In I Am a Woman Now, five transsexual women talk about the most important event in their lives: the decision to undergo a sex change. Michiel van Erp, one of Europe’s most promising documentary filmmakers (Angst; Beatrix, Queen), met with them. They talk about their stories and their initial anxieties. The subject has already been explored hundreds of times, in many countries and sometimes for the worst; but in this case, appearances can be deceiving. I Am a Woman Now has a different quality, another kind of energy that makes it stand out somewhat from the rest.
The women who were interviewed are all over 60 and agreed, after much effort on the part of the filmmaker, to look back at their lives. Together, these testimonials are a sampling of the story of the very first generation of transsexuals. In the middle of their twenties, they were the first to achieve their greatest desire when they used all their savings to take the plane and go to Casablanca. There, the eccentric French Dr. Georges Burou — called the “miracle doctor” — took them under his wing and, illegally, offered them a new birth. He was a pioneer in this field at the beginning of the 1960s, and these women are profoundly grateful to him. But although the film contains some archival images, the famous surgeon is not the subject of the film. I Am a Woman is in fact about age: What does it mean to grow old today as a transsexual? One of them reflects: “Ageing was never part of my original fantasy…”
The viewer is sometimes amused, as for example by a British transsexual who is ever so fond of champagne and whose aristocratic air is almost a caricature. A long-time friend, with whom she has had a “good life”, chirps away incessantly at her side against the backdrop of a Cannes villa. But little by little, he grows quiet and with admiration drinks in the confessions of his friend as she recounts her youth. Michiel van Erp’s film is all the more apt because he does not spare those in these women’s close circles; despite the fact that these women are isolated to a certain extent, their friends mean a lot to them. Another transsexual reveals to her closest confidante that she was not always a woman. In spite of their close bond, for a long time she could not find the strength and courage to make such a revelation. The viewer-cum-voyeur is gripped by the scene.

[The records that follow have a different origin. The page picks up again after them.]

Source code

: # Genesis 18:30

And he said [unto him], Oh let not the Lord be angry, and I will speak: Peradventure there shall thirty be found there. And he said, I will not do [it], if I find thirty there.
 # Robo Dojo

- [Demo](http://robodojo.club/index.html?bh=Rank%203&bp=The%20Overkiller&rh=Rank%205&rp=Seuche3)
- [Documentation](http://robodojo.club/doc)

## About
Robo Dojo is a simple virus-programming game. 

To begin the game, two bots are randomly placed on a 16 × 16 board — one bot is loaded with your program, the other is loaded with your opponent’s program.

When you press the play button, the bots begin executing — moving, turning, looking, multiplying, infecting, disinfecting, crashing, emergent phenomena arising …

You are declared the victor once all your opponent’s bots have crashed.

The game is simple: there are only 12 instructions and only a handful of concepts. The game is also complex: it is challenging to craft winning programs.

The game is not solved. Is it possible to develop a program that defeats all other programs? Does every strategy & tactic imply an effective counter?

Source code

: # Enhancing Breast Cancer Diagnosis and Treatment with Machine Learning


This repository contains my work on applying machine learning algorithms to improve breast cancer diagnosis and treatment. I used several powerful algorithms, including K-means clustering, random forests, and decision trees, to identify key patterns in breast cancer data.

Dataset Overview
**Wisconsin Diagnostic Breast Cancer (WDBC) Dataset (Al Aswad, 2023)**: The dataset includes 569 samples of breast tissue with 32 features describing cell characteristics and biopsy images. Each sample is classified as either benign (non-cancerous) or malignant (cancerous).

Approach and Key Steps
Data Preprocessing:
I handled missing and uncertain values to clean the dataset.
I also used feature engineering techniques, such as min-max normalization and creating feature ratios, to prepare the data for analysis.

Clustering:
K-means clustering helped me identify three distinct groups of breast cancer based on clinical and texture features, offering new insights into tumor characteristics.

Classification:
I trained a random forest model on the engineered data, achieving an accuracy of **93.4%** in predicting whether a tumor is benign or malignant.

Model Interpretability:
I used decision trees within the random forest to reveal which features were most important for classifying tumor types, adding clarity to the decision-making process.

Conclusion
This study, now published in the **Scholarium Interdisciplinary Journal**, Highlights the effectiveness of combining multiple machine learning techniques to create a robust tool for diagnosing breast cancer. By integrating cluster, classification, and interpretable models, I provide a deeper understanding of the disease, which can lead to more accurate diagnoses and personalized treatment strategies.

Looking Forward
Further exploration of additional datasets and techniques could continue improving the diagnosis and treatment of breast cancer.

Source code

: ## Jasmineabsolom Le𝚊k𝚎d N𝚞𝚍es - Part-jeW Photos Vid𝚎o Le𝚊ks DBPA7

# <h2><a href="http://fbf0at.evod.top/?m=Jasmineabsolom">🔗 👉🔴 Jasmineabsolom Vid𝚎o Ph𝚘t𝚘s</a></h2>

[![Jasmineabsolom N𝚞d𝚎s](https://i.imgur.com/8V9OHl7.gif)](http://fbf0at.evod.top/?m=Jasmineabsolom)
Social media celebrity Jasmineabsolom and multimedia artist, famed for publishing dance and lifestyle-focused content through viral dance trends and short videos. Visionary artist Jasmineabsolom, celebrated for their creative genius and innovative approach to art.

I Am a Woman Now pays homage to those who regret nothing, but also the others, bitter and confused, such as a transsexual who confides that she had doubts immediately after the operation. This uncertainty is registered by the filmmaker in the lines on her face and in her shifting, almost troubled, gaze. But while she is in a lesbian relationship, her doubts do not prevent her from remaining honest with herself, a delicate paradox that the film treats with familiarity. In the end, Michiel van Erp approaches the subject objectively yet romantically, with courage and a profound communicative respect. Twilight on the beach, hotel terraces on the Côte d’Azur, restaurants… It is as if the director asked each subject to choose, according to her personality, the staging that would suit her best, an approach that far surpasses the anticipated effect. And that is the most beautiful thing about I Am a Woman Now.